Volatile gold demand tarnishes U.S. commodity fund sales

NEW YORK (Reuters) - Turning fortunes for gold pushed withdrawals from U.S.-based commodity funds to their highest levels since April, Investment Company Institute data for the latest week showed on Wednesday.

Gold bullion is displayed at Hatton Garden Metals precious metal dealers in London, Britain July 21, 2015. REUTERS/Neil Hall

Investors pulled $601 million from those mutual funds and exchange-traded funds during the week through Aug. 31, the trade group said, though many gold funds have seen a rebound in recent days.

The fickle buying and selling of funds, such as SPDR Gold Shares, comes after some U.S. monetary policymakers suggested they favored raising interest rates sooner rather than later, though weak economic data have damped their case.

Hiking rates would raise the opportunity cost of holding assets such as gold, which despite its strong price gains this year yields little.

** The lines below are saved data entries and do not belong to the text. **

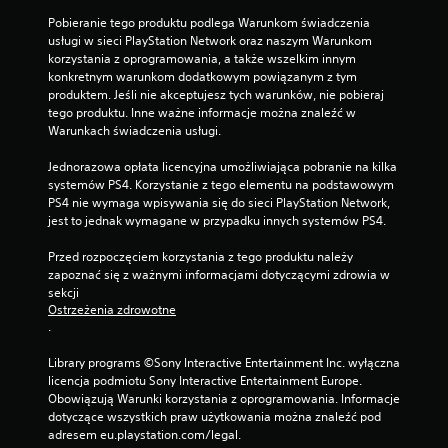
Pobieranie tego produktu podlega Warunkom świadczenia 
usługi w sieci PlayStation Network oraz naszym Warunkom 
korzystania z oprogramowania, a także wszelkim innym 
konkretnym warunkom dodatkowym powiązanym z tym 
produktem. Jeśli nie akceptujesz tych warunków, nie pobieraj 
tego produktu. Inne ważne informacje można znaleźć w 
Warunkach świadczenia usługi.
Jednorazowa opłata licencyjna umożliwiająca pobranie na kilka 
systemów PS4. Korzystanie z tego elementu na podstawowym 
PS4 nie wymaga wpisywania się do sieci PlayStation Network, 
jest to jednak wymagane w przypadku innych systemów PS4.
Przed rozpoczęciem korzystania z tego produktu należy 
zapoznać się z ważnymi informacjami dotyczącymi zdrowia w 
sekcji 
Ostrzeżenia zdrowotne
.
Library programs ©Sony Interactive Entertainment Inc. wyłączna 
licencja podmiotu Sony Interactive Entertainment Europe. 
Obowiązują Warunki korzystania z oprogramowania. Informacje 
dotyczące wszystkich praw użytkowania można znaleźć pod 
adresem eu.playstation.com/legal.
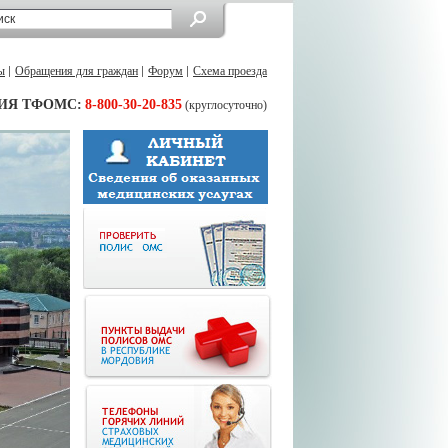
ы
Обращения для граждан
Форум
Схема проезда
ИЯ ТФОМС:
8-800-30-20-835
(круглосуточно)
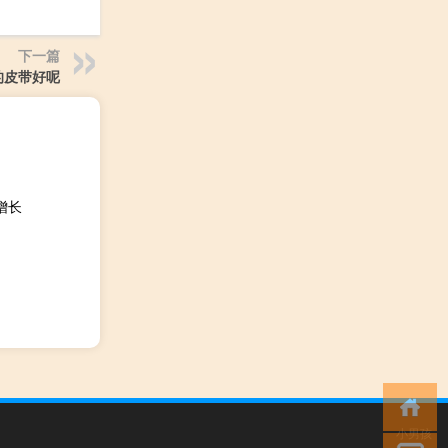
下一篇
的皮带好呢
增长
小男孩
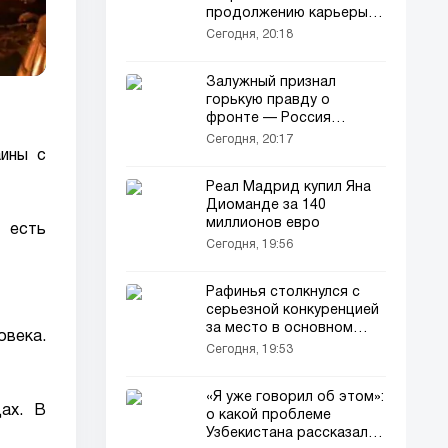
продолжению карьеры в
«Манчестер Сити»
Сегодня, 20:18
Залужный признал
горькую правду о
фронте — Россия
раскрыла секрет оружия
Сегодня, 20:17
НАТО
аины с
Реал Мадрид купил Яна
Диоманде за 140
миллионов евро
 есть
Сегодня, 19:56
Рафинья столкнулся с
серьезной конкуренцией
за место в основном
овека.
составе Барселоны
Сегодня, 19:53
«Я уже говорил об этом»:
ах. В
о какой проблеме
Узбекистана рассказал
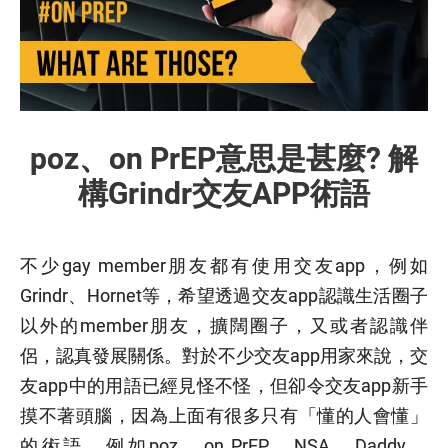
poz、on PrEP意思是甚麼? 解
構Grindr交友APP術語
不少gay member朋友都有使用交友app，例如
Grindr、Hornet等，希望透過交友app認識生活圈子
以外的member朋友，擴闊圈子，又或者認識伴
侶，認真發展關係。對於不少交友app用家來說，交
友app中的用語已經見怪不怪，但卻令交友app新手
摸不著頭腦，因為上面有很多只有「懂的人會懂」
的術語，例如poz、on PrEP、NSA、Daddy、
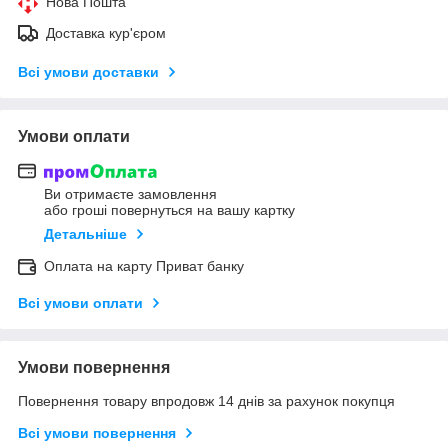
Нова Пошта
Доставка кур'єром
Всі умови доставки
Умови оплати
Ви отримаєте замовлення
або гроші повернуться на вашу картку
Детальніше
Оплата на карту Приват банку
Всі умови оплати
Умови повернення
Повернення товару впродовж 14 днів за рахунок покупця
Всі умови повернення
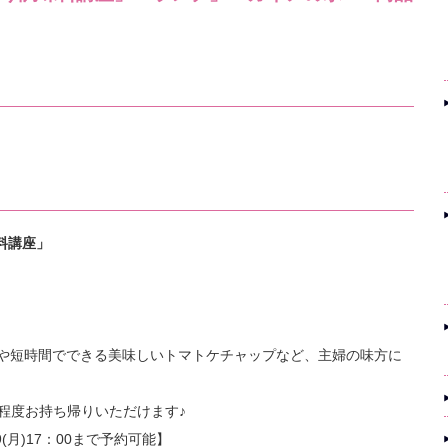
味料講座」
レや短時間でできる美味しいトマトケチャップなど、主婦の味方に
l程度お持ち帰りいただけます♪
9(月)17：00まで予約可能】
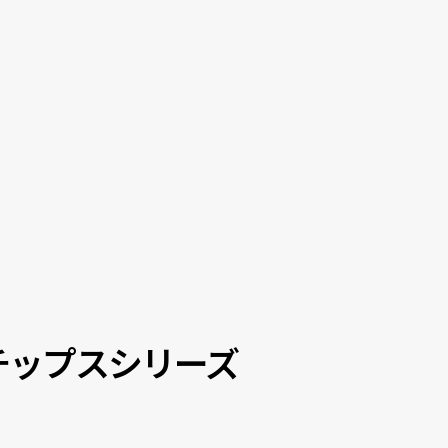
イン チップスシリーズ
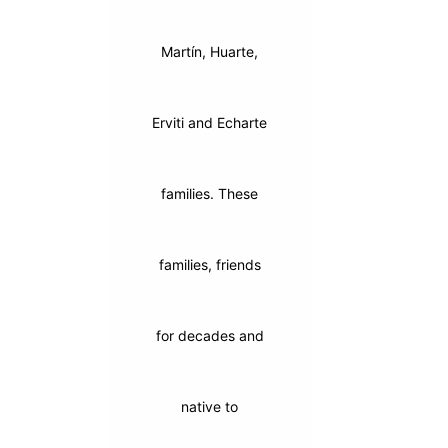
Martín, Huarte,
Erviti and Echarte
families. These
families, friends
for decades and
native to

Precious metals commodities funds tracked by Thomson Reuters Lipper, a research service, have recorded negative performance for the four weeks through the end of August.

But the flows have started to rebound alongside of a rise in the price of gold recently. GLD took in $607 million on Tuesday, according to FactSet Research Systems Inc, which tracks the ETF market.

John LaForge, head of real asset strategy at the Wells Fargo & Co’s Investment Institute, said he does not see concerns over central bank policy or economic problems helping support gold prices further.

“If you look at gold versus the other major assets, it’s overpriced relative to its history,” said LaForge.

It was a fairly quiet end to August for other asset classes.

Stock funds posted $910 million in outflows, ICI data showed, a more moderate figure than the $3.3 billion in outflows averaged over the prior five weeks.

Bond funds, which unlike stock funds have been popular for the better part of the year, took in $2.5 billion, according to the ICI. That is a slower pace of inflows for the funds, compared to the $7.5 billion prior five-week average.